Car oui, la banane est très officiellement un instrument scientifique. Un instrument de mesure, pour être exact.
La banane est une unité de mesure de la radioactivité. Parce que la banane est riche en potassium, et que l’un des isotopes naturels du potassium (le potassium 40) est radioactif. Il y a donc un peu de radioactivité dans une banane. Comme il y a un peu de radioactivité dans à peu près tout ce qui vous entoure, l’air, le sol, vos murs, etc.

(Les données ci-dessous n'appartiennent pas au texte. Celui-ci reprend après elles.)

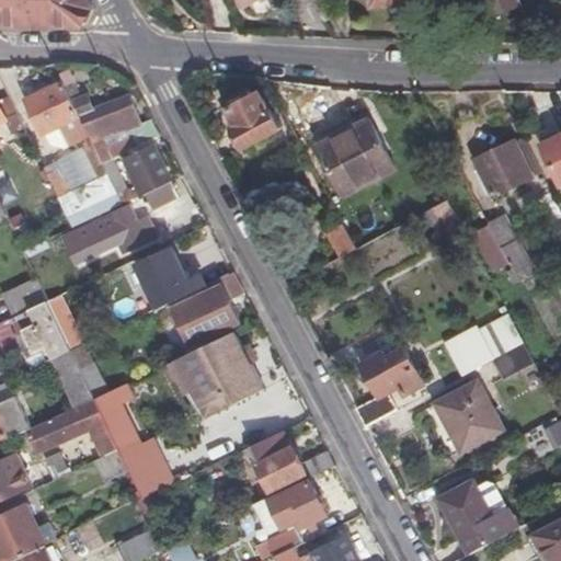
[(91,8),(86,0),(0,0),(0,6),(0,21),(80,24),(91,8)]
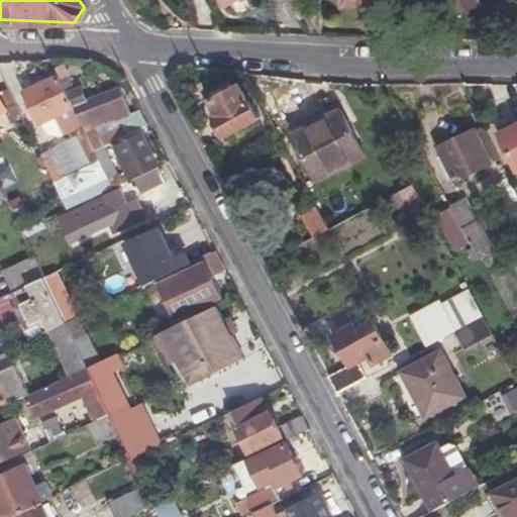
[(305,0),(298,0),(289,4),(303,28),(317,21),(305,0)]
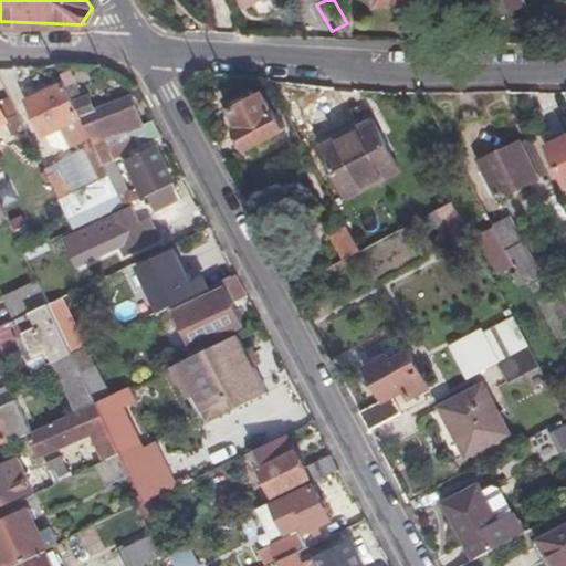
[(525,1),(524,0),(486,0),(491,12),(525,1)]
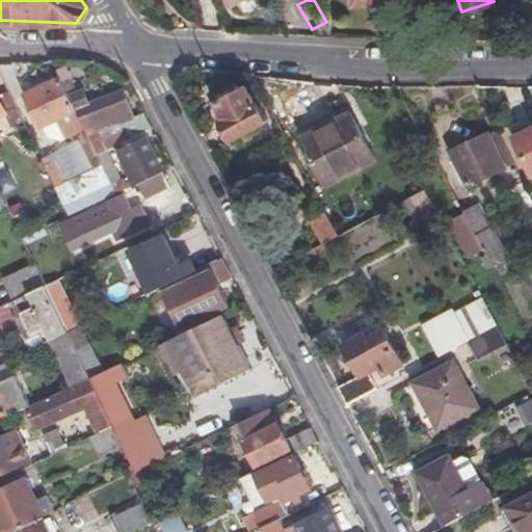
[(41,123),(74,107),(68,94),(60,77),(26,92),(41,123)]
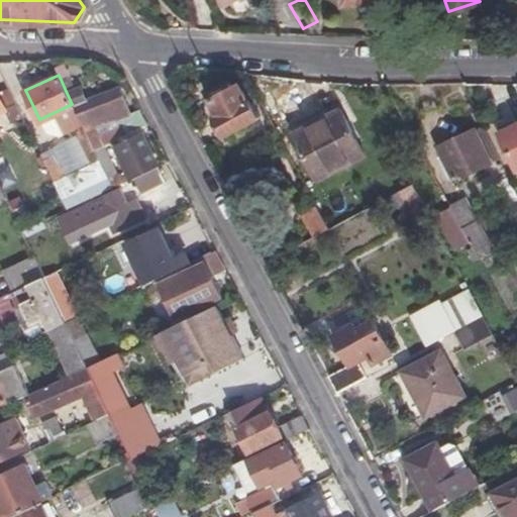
[(237,85),(211,98),(219,114),(214,116),(224,135),(259,117),(248,99),(245,100),(237,85)]
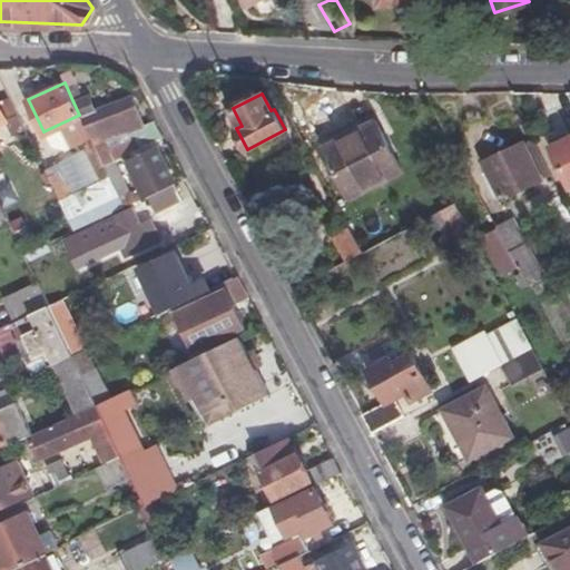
[(157,128),(151,119),(143,124),(131,97),(95,110),(88,96),(72,100),(79,115),(92,143),(128,129),(137,148),(161,136),(157,128)]
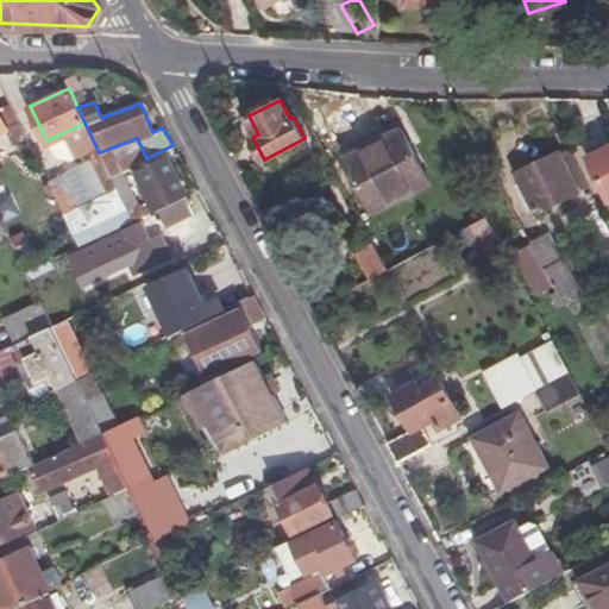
[(0,126),(8,143),(24,135),(11,106),(0,110),(0,126)]
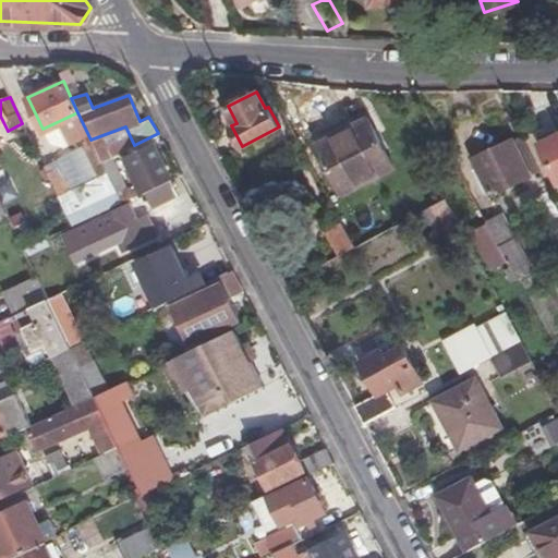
[(348,119),(314,136),(343,195),(392,170),(366,119),(352,125),(348,119)]
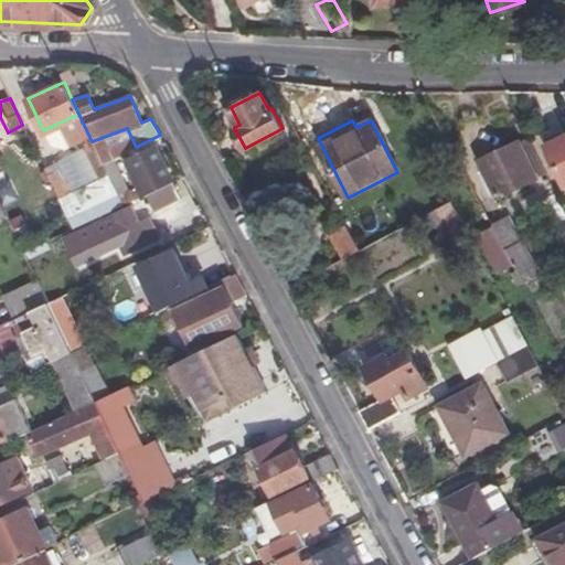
[(564,135),(546,144),(564,180),(564,135)]
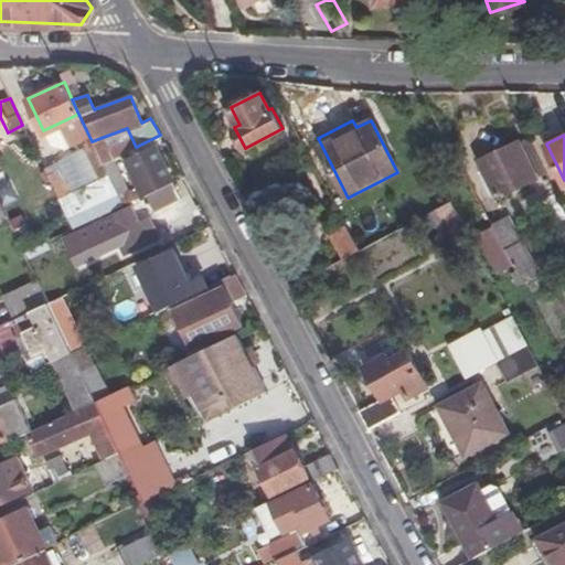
[(529,137),(521,140),(536,172),(544,169),(529,137)]
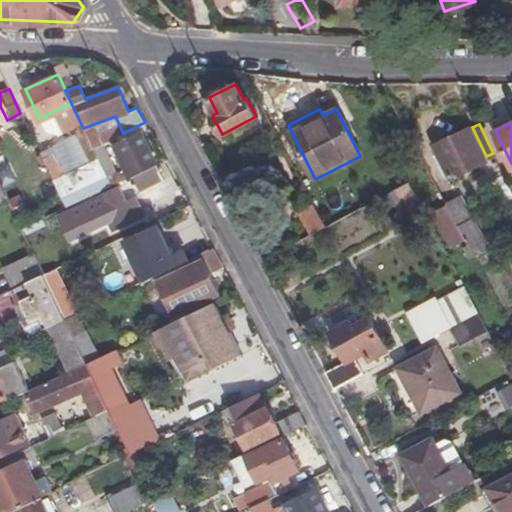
[(486,156),(472,127),(436,145),(440,154),(436,155),(446,175),(486,156)]
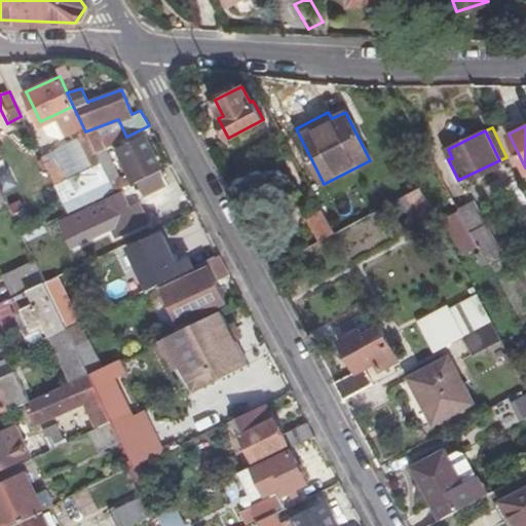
[(133,180),(159,166),(144,138),(119,149),(129,174),(122,177),(121,175),(117,177),(103,148),(95,152),(112,190),(133,180)]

L’unité de base pour mesurer le rayonnement ionisant reçu par l’homme, c’est-à-dire la quantité de radioactivité à laquelle un individu est exposé, est le Sievert (Sv). Et c’est une unité qui tabasse. Si vous recevez 1 Sv, vous n’êtes pas bien. Une dose de 2 Sv correspond à une irradiation sévère, potentiellement fatale. Si vous êtes bien traités et chanceux, vous pouvez survivre à 4 Sv. Mais pas à 8 Sv, qui correspondent à une dose fatale en tout état de cause, sauf Bruce Banner ou Superman. Regardons les choses en face, vous n’êtes sans doute ni l’un ni l’autre.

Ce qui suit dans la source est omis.